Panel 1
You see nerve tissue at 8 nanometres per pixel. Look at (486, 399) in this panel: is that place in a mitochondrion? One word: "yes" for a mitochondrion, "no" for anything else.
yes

:::::

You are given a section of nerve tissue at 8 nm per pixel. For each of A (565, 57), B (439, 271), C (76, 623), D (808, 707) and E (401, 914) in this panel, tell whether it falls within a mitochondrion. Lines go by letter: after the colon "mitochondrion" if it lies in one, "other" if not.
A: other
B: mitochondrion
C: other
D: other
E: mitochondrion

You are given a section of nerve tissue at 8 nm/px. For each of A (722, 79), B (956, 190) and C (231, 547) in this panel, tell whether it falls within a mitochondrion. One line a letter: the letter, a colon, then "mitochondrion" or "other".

:::::

Please give back exactly the lines of this listing beginning at the line with "nm per pixel." and ending with the line with "You are given a section of nerve tissue at 8 nm/px.", both included, and nothing else.

**ANSWER TO THE EXERCISE**.
You are given a section of nerve tissue at 8 nm per pixel. For each of A (565, 57), B (439, 271), C (76, 623), D (808, 707) and E (401, 914) in this panel, tell whether it falls within a mitochondrion. Lines go by letter: after the colon "mitochondrion" if it lies in one, "other" if not.
A: other
B: mitochondrion
C: other
D: other
E: mitochondrion

You are given a section of nerve tissue at 8 nm/px. For each of A (722, 79), B (956, 190) and C (231, 547) in this panel, tell whether it falls within a mitochondrion. One line a letter: the letter, a colon, then "mitochondrion" or "other".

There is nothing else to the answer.